American singer-songwriter (born 1967)

Laura Rose Cantrell (born July 16, 1967) is a country singer-songwriter and DJ from Nashville, Tennessee.

==Biography==
Cantrell moved to New York City from her native Nashville to study English at Columbia University. She briefly recorded songs with future Superchunk guitarist Mac McCaughan and others in a lo-fi band called Bricks and deejaying on the university's radio station, WKCR, until joining WFMU after her graduation in 1993.

Her singing career began when she was at college, performing with various local groups. She later befriended John Flansburgh of They Might Be Giants, with whom she sings on the band's "The Guitar (The Lion Sleeps Tonight)" (1992). Flansburgh also released her first solo material: an EP on his "Hello CD of the Month Club" in June 1996, which was reissued in 2004 as The Hello Recordings.

Cantrell married Jeremy Tepper, the founder of Diesel Only Records and later programming director of Sirius XM radio station Outlaw Country, in 1997. They have one daughter. Cantrell went on to release all but one of her studio albums on Diesel Only.

Cantrell reached wider recognition in 2000 with her debut album, Not the Tremblin' Kind. The album reached the attention of legendary UK DJ John Peel, who wrote of it, "[It is] my favourite record of the last ten years and possibly my life". She went on to record five sessions for Peel and dedicated her 2005 album, Humming by the Flowered Vine, to his memory.

## Problem
Continue the biography of Laura Cantrell above, starting right after its last sentence.

## Recorded information
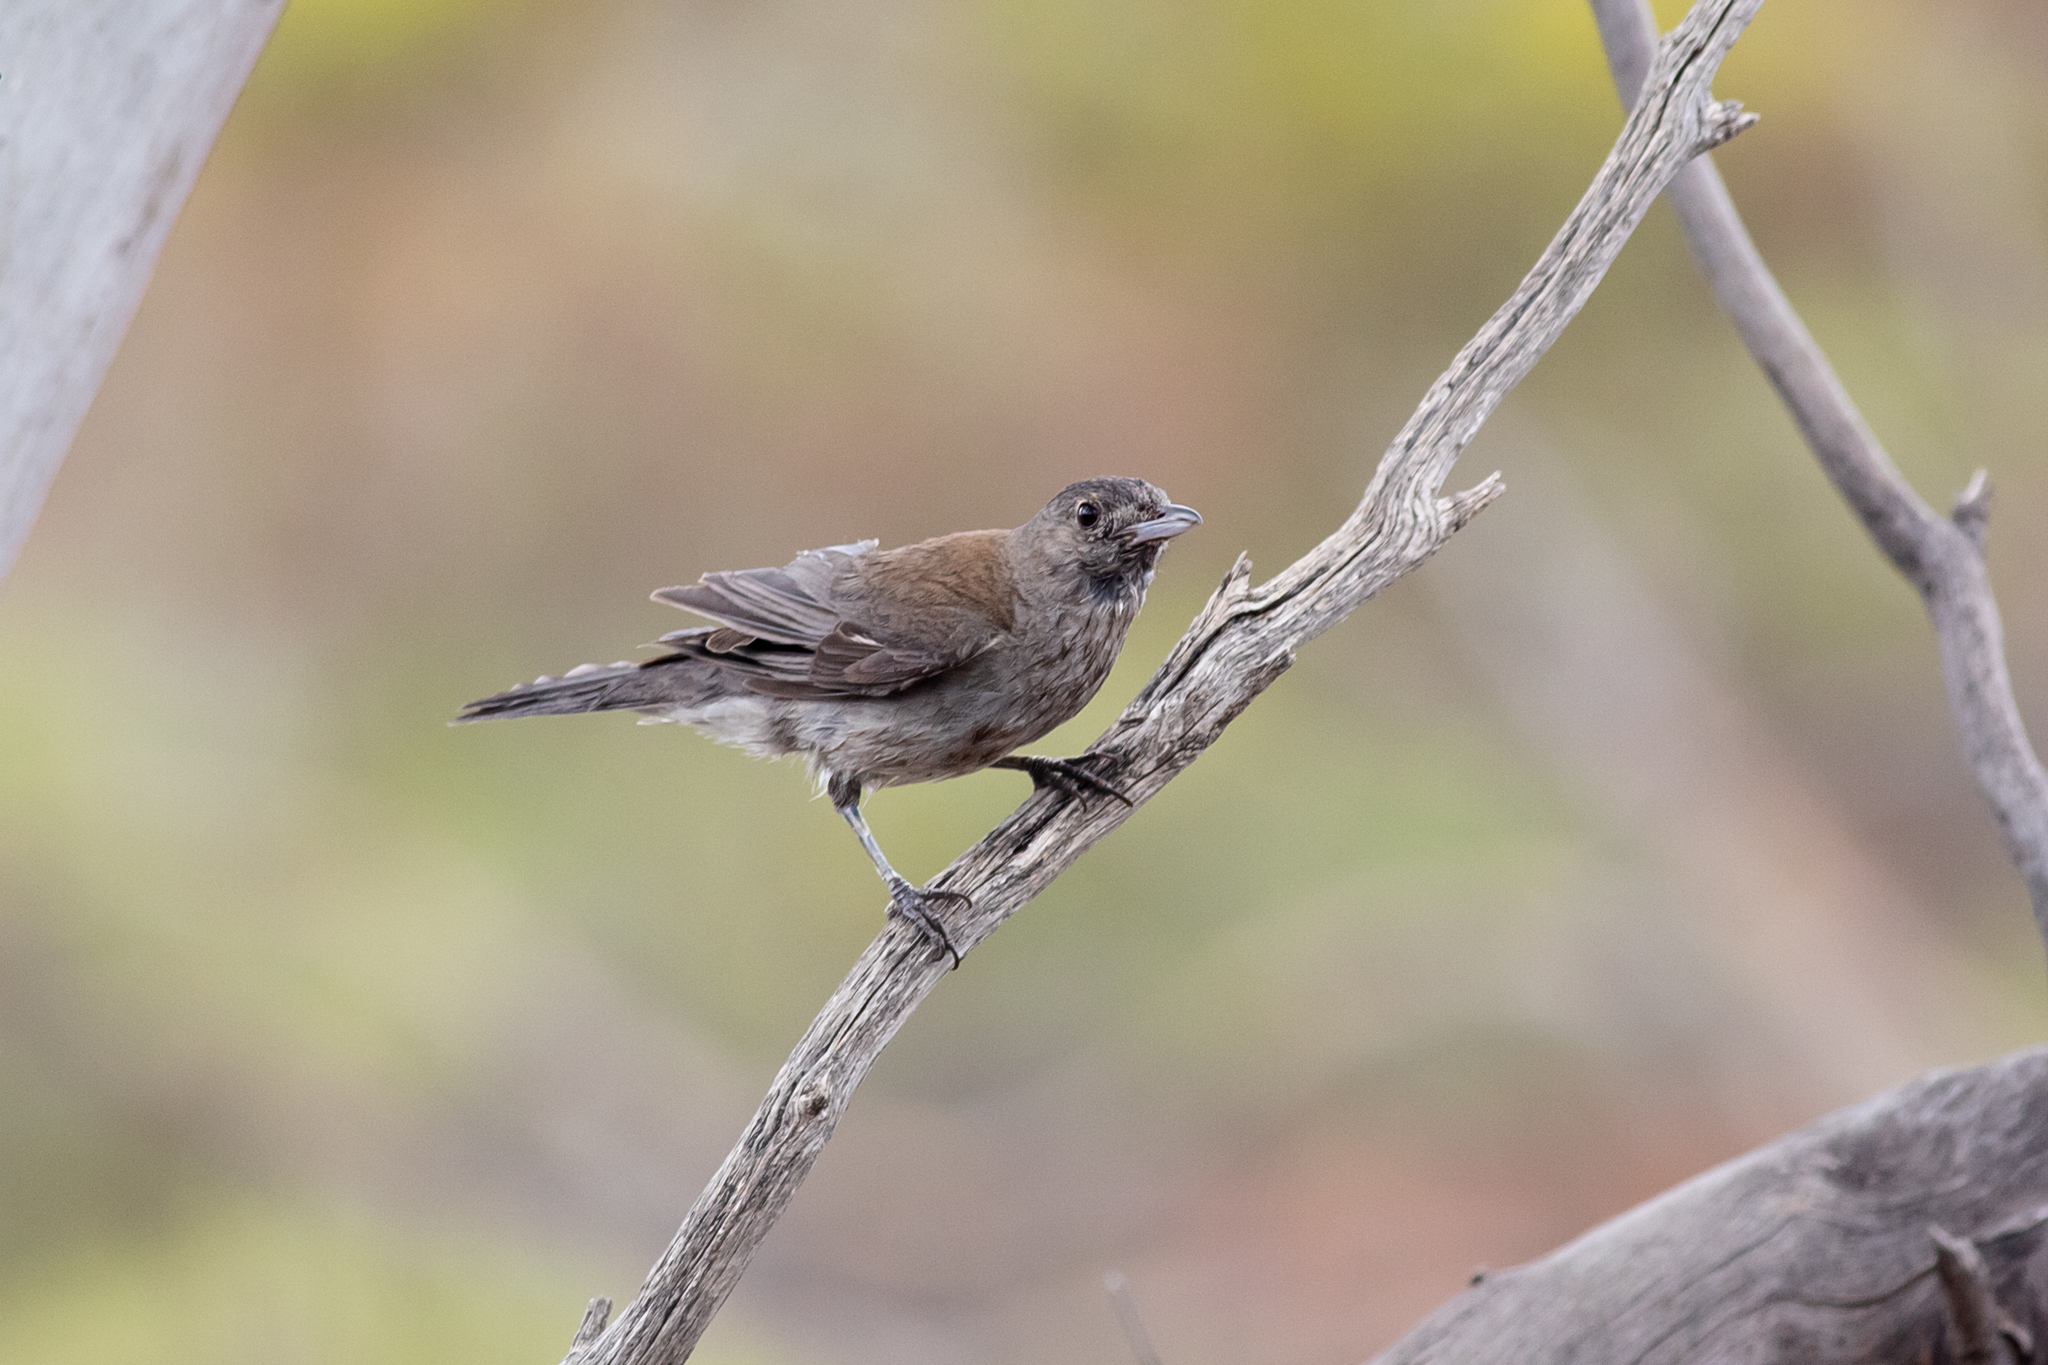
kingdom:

==

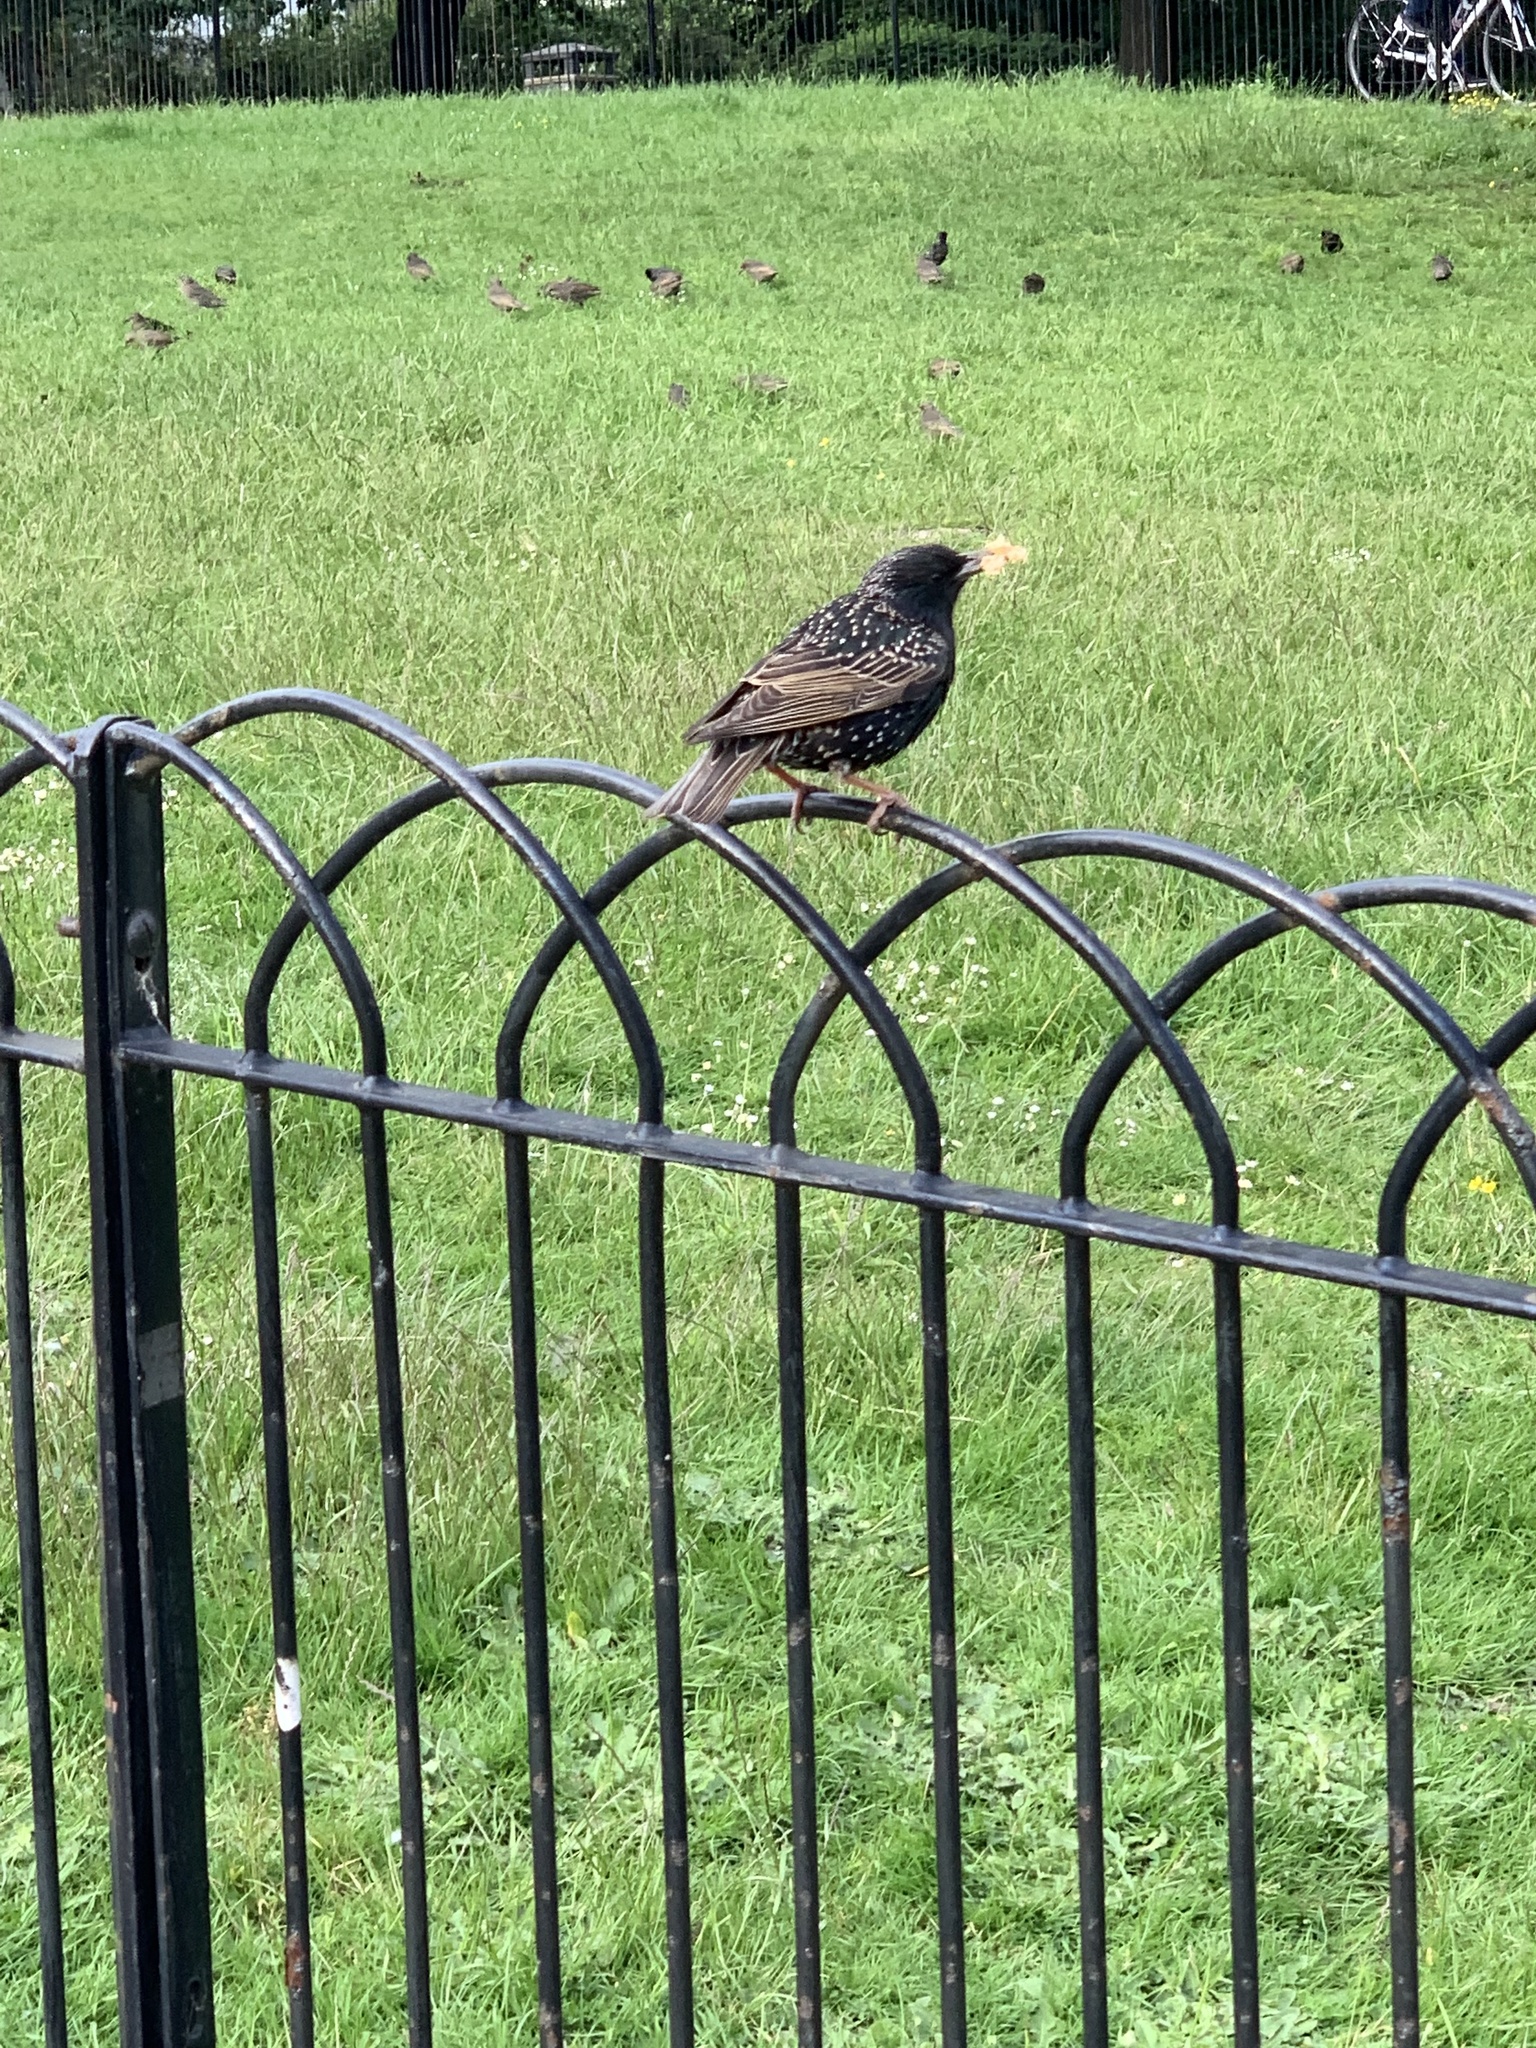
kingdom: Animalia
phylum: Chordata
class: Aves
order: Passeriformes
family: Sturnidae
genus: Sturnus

...

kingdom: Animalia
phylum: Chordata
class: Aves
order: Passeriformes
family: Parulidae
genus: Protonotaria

## Exercise answer
In the spring of 2011, Cantrell released Kitty Wells Dresses: Songs Of the Queen of Country Music, "a recording she made in honor of one of her heroines, the great Kitty Wells", taking its title from an original song of Cantrell's written in tribute to Wells.

Her 4th album of original material, No Way There From Here, was released in the UK in September 2013, on Shoeshine/ Spit and Polish Records. The release preceded a tour of the UK.

Cantrell's music has been celebrated in the press including features in The New York Times. In recent years, she has been a contributor to The New York Times and VanityFair.com.

Cantrell used to present a weekly country and old-time music radio show on WFMU called The Radio Thrift Shop. Since October 2005 she has only made occasional appearances on the station. In August 2017, she began hosting Dark Horse Radio, a weekly 30-minute program on SiriusXM featuring the music of George Harrison.

In June 2024, Jeremy Tepper, Cantrell's husband of 27 years, died.

==Career outside music==
In the early part of her career, Cantrell combined her musical activities with a day job as a vice-president in the equity research department of Bank of America. She left this position in 2003. In 2011 she began working as a recruiter for AllianceBernstein.

==Discography==
===Albums===
- Not the Tremblin' Kind (2000)
- When the Roses Bloom Again (2002)
- Humming by the Flowered Vine (2005)
- Kitty Wells Dresses: Songs of the Queen of Country Music (2011) (UK chart peak: No. 138)
- No Way There from Here (2014)
- Just Like a Rose (2023)

===EPs===
- Laura Cantrell (1996) (Hello Records 67)
- All the Same to You (2002)
- The Hello Recordings (2004) – Reissue of 1996 EP
- Humming Songs: Acoustic Performances from the Flowered Vine (2006) (download only)
- Trains and Boats and Planes (2008)

===Other releases===
- This Is Next Year: A Brooklyn-Based Compilation (2001) – (Arena Rock Recording Co.)